ServiceNowがOpenAIとの連携を強化し、単なるチャットボットを超えた「AIエージェントによるワークフローの自律化」へと舵を切りました。この動きは、企業のAI活用が「生成」から「行動・実行」へとシフトしていることを象徴しています。本稿では、このトレンドが日本の実務に与える影響と、企業が取るべき戦略について解説します。
「対話」から「実行」へシフトするAI戦略
ServiceNowがOpenAIとの提携を強化し、自社のプラットフォーム上で「AIエージェント」のオーケストレーション(統合管理)を推進する方針を打ち出しました。これは、単にSaaSツールに生成AI機能が追加されたというニュースにとどまらず、エンタープライズAIの主戦場が「対話型アシスタント(Copilot)」から、自律的にタスクを遂行する「エージェント(Agent)」へと移行しつつあることを明確に示しています。
これまで多くの日本企業が導入してきた生成AIは、主に議事録作成やコード生成、アイデア出しといった「人間の支援」に主眼が置かれていました。しかし、今回のServiceNowの動きに見られるように、グローバルの潮流は、AIがバックエンドのシステムと連携し、承認プロセス、チケット起票、データ更新といった具体的な「実務ワークフロー」を自律的にこなすフェーズへと進んでいます。
オーケストレーション層としてのプラットフォーム
ここで重要なキーワードとなるのが「オーケストレーション(Orchestration)」です。企業内には人事、IT、顧客対応など無数の業務プロセス(ワークフロー)が存在し、それぞれ異なるシステムやデータソースに依存しています。これら個別のシステムごとにAIエージェントが乱立すれば、管理不能な状態に陥るリスクがあります。
ServiceNowの戦略は、すでに企業内で稼働している膨大なワークフローの上に立ち、複数のAIエージェントを指揮・管理する「オーケストレーション層」を担おうとするものです。日本企業においても、部門ごとに個別最適化されたAIツールが導入され、ガバナンスが効かなくなる「AIサイロ化」の懸念が生じています。今後は、自社開発のLLMアプリだけでなく、既存のSaaSプラットフォームが持つオーケストレーション機能をいかに活用し、システム全体を統合管理できるかが、ITアーキテクチャ設計の鍵となるでしょう。
日本企業における実装の課題と「職務定義」の壁
AIエージェントによる自動化は強力ですが、日本の商習慣においては特有のハードルも存在します。欧米型のジョブ型雇用と比較して、日本の業務現場では「職務範囲の曖昧さ」や「暗黙知による運用」が多く残っています。

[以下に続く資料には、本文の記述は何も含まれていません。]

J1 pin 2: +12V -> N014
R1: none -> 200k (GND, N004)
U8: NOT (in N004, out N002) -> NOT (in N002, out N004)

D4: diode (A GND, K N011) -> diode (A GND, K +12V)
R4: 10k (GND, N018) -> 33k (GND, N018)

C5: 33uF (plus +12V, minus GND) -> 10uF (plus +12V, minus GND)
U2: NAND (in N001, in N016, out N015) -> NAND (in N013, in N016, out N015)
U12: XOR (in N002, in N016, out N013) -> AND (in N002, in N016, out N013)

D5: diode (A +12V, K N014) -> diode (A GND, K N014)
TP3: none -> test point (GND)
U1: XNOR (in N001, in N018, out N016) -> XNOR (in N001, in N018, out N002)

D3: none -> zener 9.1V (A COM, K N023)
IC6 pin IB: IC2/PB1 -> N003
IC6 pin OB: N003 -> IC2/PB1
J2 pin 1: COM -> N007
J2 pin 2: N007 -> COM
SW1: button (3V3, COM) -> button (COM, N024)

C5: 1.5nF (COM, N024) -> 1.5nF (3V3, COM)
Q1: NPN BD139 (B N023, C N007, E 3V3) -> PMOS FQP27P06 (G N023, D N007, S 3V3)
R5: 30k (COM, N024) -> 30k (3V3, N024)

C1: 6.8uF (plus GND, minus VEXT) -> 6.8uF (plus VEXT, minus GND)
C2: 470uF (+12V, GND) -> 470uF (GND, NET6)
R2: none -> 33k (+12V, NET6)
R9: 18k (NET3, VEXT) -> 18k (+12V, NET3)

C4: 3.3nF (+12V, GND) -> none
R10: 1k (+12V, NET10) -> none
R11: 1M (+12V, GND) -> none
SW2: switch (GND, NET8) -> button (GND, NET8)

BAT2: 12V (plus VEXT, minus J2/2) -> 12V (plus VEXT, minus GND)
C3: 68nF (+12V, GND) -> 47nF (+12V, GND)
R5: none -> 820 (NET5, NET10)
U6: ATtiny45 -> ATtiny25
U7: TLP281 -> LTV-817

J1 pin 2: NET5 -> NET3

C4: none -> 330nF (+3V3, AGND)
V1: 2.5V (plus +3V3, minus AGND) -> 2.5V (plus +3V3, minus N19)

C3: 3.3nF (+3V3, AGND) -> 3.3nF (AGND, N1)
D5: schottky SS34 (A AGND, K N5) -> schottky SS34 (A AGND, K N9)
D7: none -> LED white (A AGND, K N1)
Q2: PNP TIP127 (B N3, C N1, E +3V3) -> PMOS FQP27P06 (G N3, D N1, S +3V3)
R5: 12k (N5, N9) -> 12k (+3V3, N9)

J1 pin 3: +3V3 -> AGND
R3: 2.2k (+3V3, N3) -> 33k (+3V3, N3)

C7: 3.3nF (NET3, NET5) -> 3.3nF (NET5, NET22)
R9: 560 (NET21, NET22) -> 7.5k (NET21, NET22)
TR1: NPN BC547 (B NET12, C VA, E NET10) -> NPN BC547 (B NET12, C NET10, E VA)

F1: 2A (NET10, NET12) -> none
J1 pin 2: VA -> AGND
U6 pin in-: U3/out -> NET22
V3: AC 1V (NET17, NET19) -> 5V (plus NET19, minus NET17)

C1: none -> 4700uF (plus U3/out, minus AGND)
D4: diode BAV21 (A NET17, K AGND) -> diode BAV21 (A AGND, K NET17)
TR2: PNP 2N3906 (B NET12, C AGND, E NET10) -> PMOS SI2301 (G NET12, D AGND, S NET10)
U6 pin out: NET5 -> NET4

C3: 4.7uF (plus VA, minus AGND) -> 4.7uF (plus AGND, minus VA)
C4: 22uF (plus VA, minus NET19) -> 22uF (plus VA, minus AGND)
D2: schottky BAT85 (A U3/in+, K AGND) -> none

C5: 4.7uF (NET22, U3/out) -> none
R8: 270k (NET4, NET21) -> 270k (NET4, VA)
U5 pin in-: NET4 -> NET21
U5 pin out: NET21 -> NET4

AIエージェントにタスクを委譲するためには、業務プロセスが標準化され、入力と出力が明確に定義されている必要があります。「いい感じにやっておいて」という指示はAIには通じません。ServiceNowのようなプラットフォームを活用してAIエージェントを導入しようとする際、技術的な実装よりも、まず現場の業務プロセスを棚卸しし、標準化するという泥臭い作業が最大の障壁となる可能性があります。
ガバナンスとリスク管理の高度化
また、AIが「回答」するだけでなく「実行」するようになれば、リスクの質も変化します。これまでのハルシネーション(もっともらしい嘘)のリスクは誤情報の拡散でしたが、エージェント型AIでは「誤った発注を行う」「不適切な権限変更を承認する」といった実害に直結する可能性があります。
日本企業がこの技術を採用する場合、AIの行動ログをどう監査するか、どのレベルの権限までAIに委譲し、どこで人間(Human-in-the-loop)の承認を挟むかという、厳格なガバナンスルールの策定が不可欠です。便利だからといって安易に権限を与えすぎると、セキュリティインシデントやコンプライアンス違反に繋がりかねません。
日本企業のAI活用への示唆
今回のServiceNowとOpenAIの連携強化から、日本のAI活用推進者が読み取るべき要点は以下の通りです。
1. 「作る」から「繋ぐ」への意識転換
すべてを自社開発するのではなく、ServiceNowのような主要SaaSベンダーが提供する「エージェント機能」や「オーケストレーション機能」を使いこなす視点が重要です。既存のワークフローに乗せることで、導入スピードと安定性を確保できます。
2. 業務プロセスの標準化がAI活用の前提
AIエージェントに働いてもらうためには、業務の「標準化」と「デジタル化」が必須です。AI導入プロジェクトの前工程として、BPR(ビジネスプロセス・リエンジニアリング)を徹底することが、結果としてAIのROI(投資対効果)を高めます。
3. 「実行系AI」に向けたガバナンスの再設計
情報生成だけでなく、システム操作を伴うAI利用を前提としたガイドラインが必要です。特に「AIが何を実行したか」を追跡できるトレーサビリティの確保と、異常時の緊急停止(キルスイッチ)の仕組みを検討してください。